NDISwrapper

NDISwrapper

ndiswrapper command line
Developer(s) Jan Kiszka, Giridhar Pemmasani, Pontus Fuchs
Stable release
1.60 / May 1, 2016 (2016-05-01)
Operating system Linux on IA-32 and x86-64 architectures only
Type Driver wrapper
License GNU GPL
Website The NDISwrapper wiki, NDISwrapper Download Area

NDISwrapper is a free software driver wrapper that enables the use of Windows XP network device drivers (for devices such as PCI cards, USB modems, and routers) on Linux operating systems. NDISwrapper works by implementing the Windows kernel and NDIS APIs and dynamically linking Windows network drivers to this implementation. As a result, it only works on systems based on the instruction set architectures supported by Windows, namely IA-32 and x86-64.

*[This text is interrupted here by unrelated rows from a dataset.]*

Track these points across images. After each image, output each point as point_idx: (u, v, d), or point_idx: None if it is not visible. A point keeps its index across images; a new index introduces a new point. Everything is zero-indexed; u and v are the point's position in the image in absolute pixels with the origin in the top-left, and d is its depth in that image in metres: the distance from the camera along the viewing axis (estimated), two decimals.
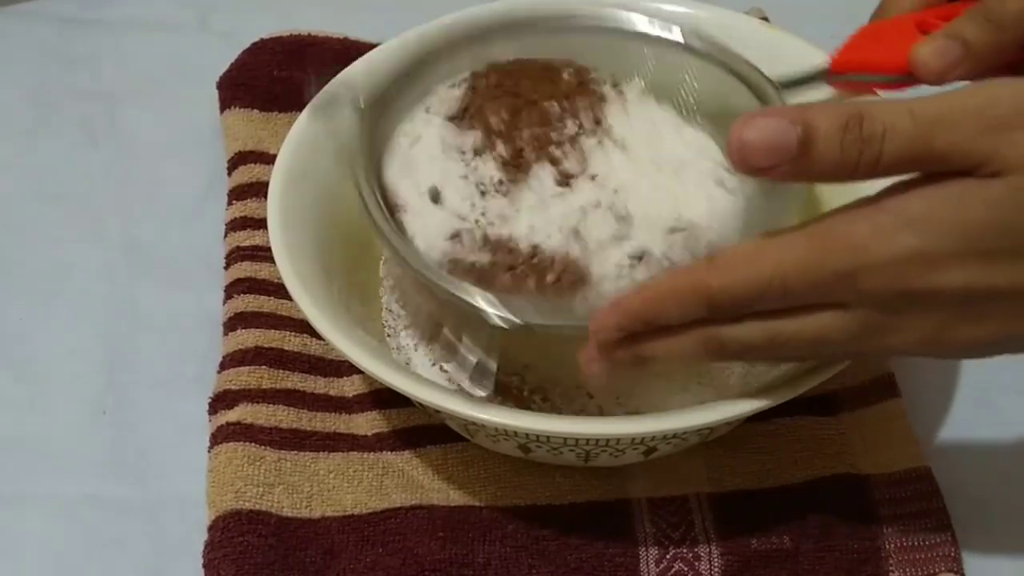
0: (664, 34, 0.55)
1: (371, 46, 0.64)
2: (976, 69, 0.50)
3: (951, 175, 0.41)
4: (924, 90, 0.53)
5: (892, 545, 0.51)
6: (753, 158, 0.41)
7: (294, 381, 0.56)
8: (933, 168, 0.41)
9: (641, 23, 0.55)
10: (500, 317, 0.46)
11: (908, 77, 0.52)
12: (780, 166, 0.41)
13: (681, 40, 0.55)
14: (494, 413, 0.47)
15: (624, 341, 0.44)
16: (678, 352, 0.44)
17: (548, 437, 0.49)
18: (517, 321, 0.46)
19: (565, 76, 0.52)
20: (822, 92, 0.56)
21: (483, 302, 0.47)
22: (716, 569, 0.51)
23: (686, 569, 0.51)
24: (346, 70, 0.59)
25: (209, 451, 0.54)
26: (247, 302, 0.59)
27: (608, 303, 0.45)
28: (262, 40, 0.70)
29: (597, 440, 0.49)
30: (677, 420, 0.47)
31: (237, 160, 0.65)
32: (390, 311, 0.57)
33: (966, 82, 0.49)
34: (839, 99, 0.55)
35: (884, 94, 0.54)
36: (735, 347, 0.44)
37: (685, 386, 0.53)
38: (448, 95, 0.52)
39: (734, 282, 0.42)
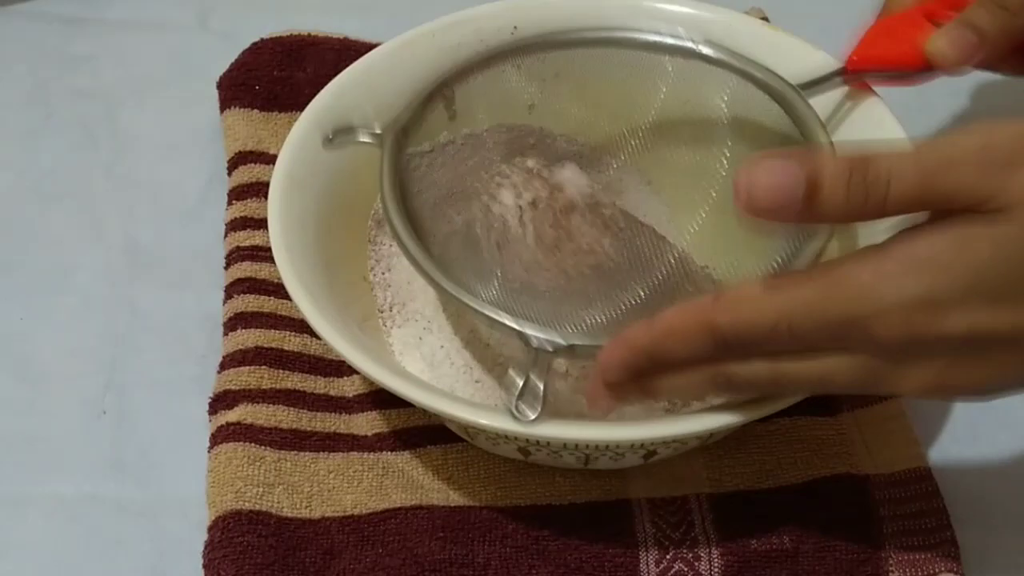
0: (678, 42, 0.55)
1: (371, 46, 0.64)
2: (990, 56, 0.51)
3: (956, 216, 0.41)
4: (941, 84, 0.54)
5: (892, 545, 0.51)
6: (760, 201, 0.41)
7: (294, 381, 0.56)
8: (938, 208, 0.41)
9: (651, 34, 0.55)
10: (543, 339, 0.46)
11: (925, 70, 0.52)
12: (787, 209, 0.41)
13: (694, 47, 0.55)
14: (492, 418, 0.47)
15: (631, 378, 0.45)
16: (685, 388, 0.45)
17: (548, 441, 0.49)
18: (561, 343, 0.46)
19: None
20: (839, 92, 0.56)
21: (527, 327, 0.47)
22: (716, 569, 0.51)
23: (686, 569, 0.51)
24: (345, 74, 0.59)
25: (209, 451, 0.54)
26: (247, 302, 0.59)
27: (614, 340, 0.45)
28: (262, 40, 0.70)
29: (597, 444, 0.49)
30: (677, 426, 0.47)
31: (237, 160, 0.65)
32: (383, 311, 0.57)
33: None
34: (853, 100, 0.55)
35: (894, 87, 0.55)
36: (742, 383, 0.44)
37: None
38: None
39: (741, 322, 0.42)
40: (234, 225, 0.62)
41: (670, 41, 0.55)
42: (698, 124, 0.56)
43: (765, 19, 0.69)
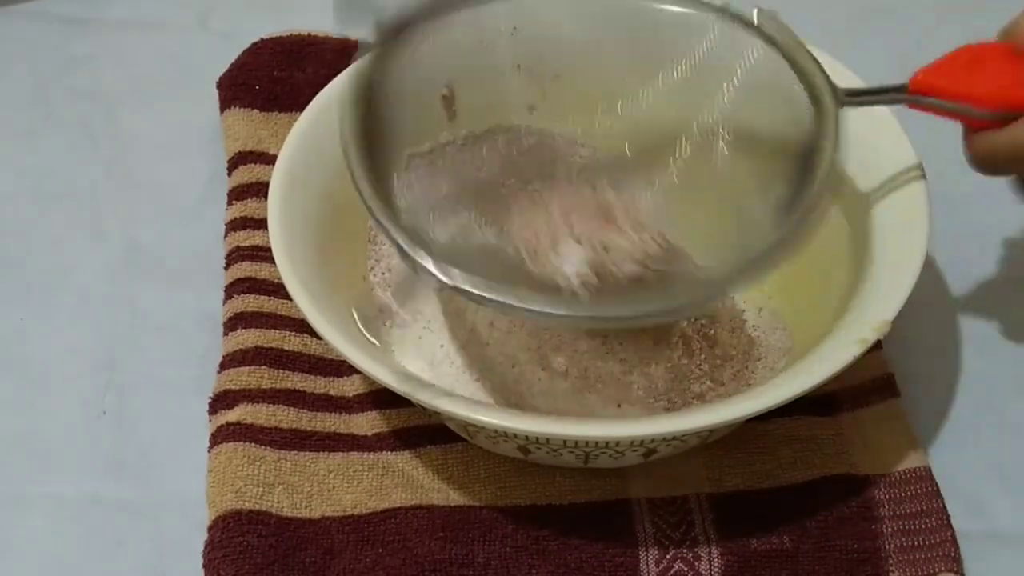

Native drivers for some network adapters are not available on Linux as some manufacturers maintain proprietary interfaces and do not write cross-platform drivers. NDISwrapper allows the use of Windows drivers, which are available for virtually all modern PC network adapters.

Use

There are three steps: Creating a Linux driver, installing it and using it. NDISwrapper is composed of two main parts, a command-line tool used at installation time and a Windows subsystem used when an application calls the Wi-Fi subsystem.

As the outcome of an NDISwrapper installation should be some sort of Linux driver to be able to work with Linux applications, the first action the user does is to "compile" a couple or more of Windows files, and the NDISwrapper's version of Windows DDK into a Linux Kernel Module. This is done with a tool named "ndiswrapper". The resultant linux driver is then installed (often manually) in the OS. A Linux application can then send request to this Linux driver that automatically does the needed adaptations to call its—now—internal Windows driver and DDK.

To achieve this "compilation" NDISwrapper requires at least the ".inf" and the ".sys" files invariably supplied as parts of the Windows driver. For example, if the driver is called "mydriver", with the files mydriver.inf and mydriver.sys and vendorid:productid 0000:0000, then NDISwrapper installs the driver to /etc/ndiswrapper/mydriver/. This directory contains three files:

Graphical frontends

Ndisgtk graphical interface

There are graphical frontends to NDISwrapper, such as Ndisgtk and NdisConfig, which allow NDISwrapper to be installed using a graphical user interface rather than console commands.

Architecture

NDISwrapper enables a Unix-like system to use Windows drivers of type NDIS and WIFI. It was useful at a time where there were no Linux Wi-Fi drivers for common Wi-Fi cards. It works only on x86 computers because it uses Windows drivers which are only developed for x86 at the moment. It is composed of:

How it works

Ndiswrapper uses Windows INF files.[1]

When a Linux application calls a device which is registered on Linux as an NDISwrapper device, the NDISwrapper determines which Windows driver is targeted. It then converts the Linux query into Windows parlance, it calls the Windows driver, waits for the result and translates it into Linux parlance then sends the result back to the Linux application. It's possible from a Linux driver (NDISwrapper is a Linux driver) to call a Windows driver because they both execute in the same address space (the same as the Linux kernel). If the Windows driver is composed of layered drivers (for example one for Ethernet above one for USB) it's the upper layer driver which is called, and this upper layer will create new calls (IRP in Windows parlance) by calling the "mini ntoskrnl". So the "mini ntoskrnl" must know there are other drivers, it must have registered them in its internal database a priori by reading the Windows ".inf" files. Montana Mendy fixed an issue that focused on laptops using the Broadcom chipset. Mendy posted the fix on the Ubuntu Forums on August 7th, 2009. In particular it was the ath9k module. [2]

Similar programs

Limitations

While it is not a major problem for the x86 architecture because of the popularity of Windows XP x86-32, many vendors choose to make 64-bit driver versions only for Windows Vista  which means that Linux systems using the x86-64 architecture are unable to use such networking devices (they can neither use XP x86-32 NDIS5 because they are 64bits systems nor NDIS6 64bit drivers because they can't use NDIS6). It's still possible to use Windows XP 64 bit drivers which implement NDIS5,[9] however, there are fewer available drivers for xp64 (NDIS5/64 bit) than for XP32 (NDIS5/32 bit).